[[ EXCERPT open ]]

DETROIT (AP) _ A recommendation that U.S. Attorney General Edwin Meese III turn down a partial merger of two newspapers drew praise from unions, but Knight-Ridder Inc.’s chairman said the company could be forced to close or sell its Detroit Free Press.

Knight-Ridder Chairman Alvah Chapman Jr. said he hopes Meese will ignore the recommendation issued Wednesday in Washington by U.S. Justice Department Administrative Law Judge Morton Needelman.

Needelman, who held public hearings in Detroit in August, concluded that the Free Press and The Detroit News did not qualify for permission they requested in May 1986 to merge circulation, advertising and other business operations at the newspapers. The papers wanted to maintain separate news and editorial departments.

Employee unions at the two newspapers Wednesday hailed the recommendation, saying fully independent papers would mean more jobs.

Don Kummer, administrative officer for the Newspaper Guild of Detroit, said his group estimates a merger would cost the jobs of about one-third of the approximately 2,500 News employees and 2,100 Free Press employees.

″We hope that this will end an era in Detroit when papers are virtually given away and we will get back into true competition,″ Kummer said at a news conference.

Officials at Gannett Co. Inc., which owns the News, declined comment.

The papers said they lost a combined $142 million from 1981 through the first half of 1987 and that the Free Press was in danger of failing.

But Needelman said Free Press losses weren’t shown to be irreversible, citing among other things an August query to Knight-Ridder about possible sale of the paper ″to the publisher of the Chicago Sun-Times.″

His decision also followed review of briefs from the newspapers, the Justice Department’s antitrust division and challengers including six newspaper employee unions and Detroit Mayor Coleman Young.

All sides have 45 days to respond, but Meese has no deadline for a decision.

Under the Newspaper Preservation Act of 1970, the attorney general can approve a limited antitrust exemption if he finds one paper is in danger of failing and a joint operating agreement would ensure survival of independent editorial voices.

[[ EXCERPT closed ]]

> _PROBLEMS AND TASKS_:
(a) Transcribe the part of the Detroit newspaper merger report that opens with the words containing "Needelman, who held" and closes with "and editorial departments.".
(b) In the Detroit newspaper merger report, how much money did the two papers say they lost combined from 1981 through the first half of 1987?

[[ GIVEN INFORMATION open ]]

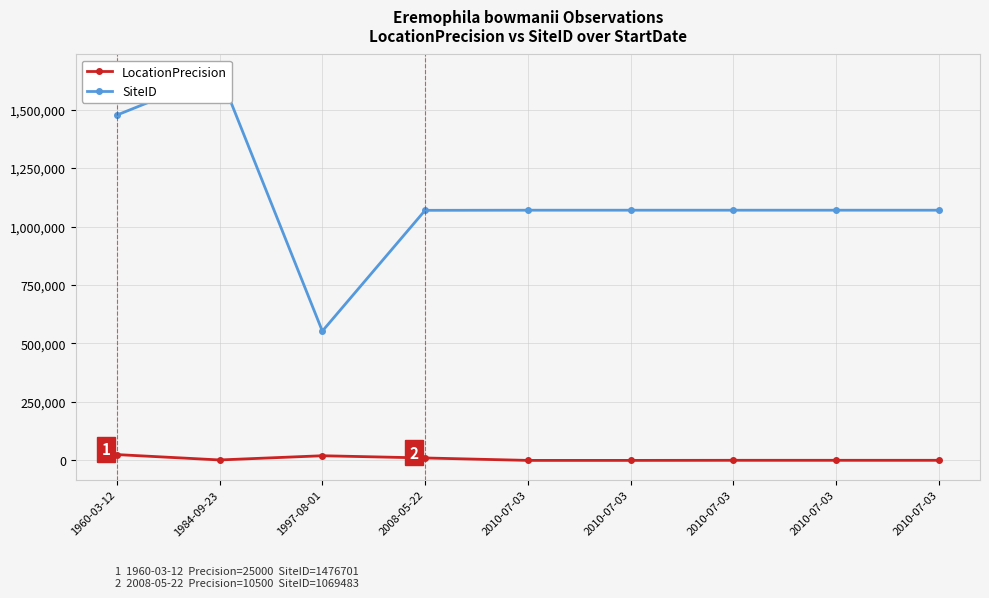

Reading right to left, extract all data points from this chart.

LocationPrecision: 500	500	500	100	100	10500	20000	2000	25000
SiteID: 1070053	1070053	1070053	1070051	1070051	1069483	552943	1653268	1476701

[[ GIVEN INFORMATION closed ]]

> _SOLUTIONS TO THE EXERCISE_:
(a)
Needelman, who held public hearings in Detroit in August, concluded that the Free Press and The Detroit News did not qualify for permission they requested in May 1986 to merge circulation, advertising and other business operations at the newspapers. The papers wanted to maintain separate news and editorial departments.

(b) $142 million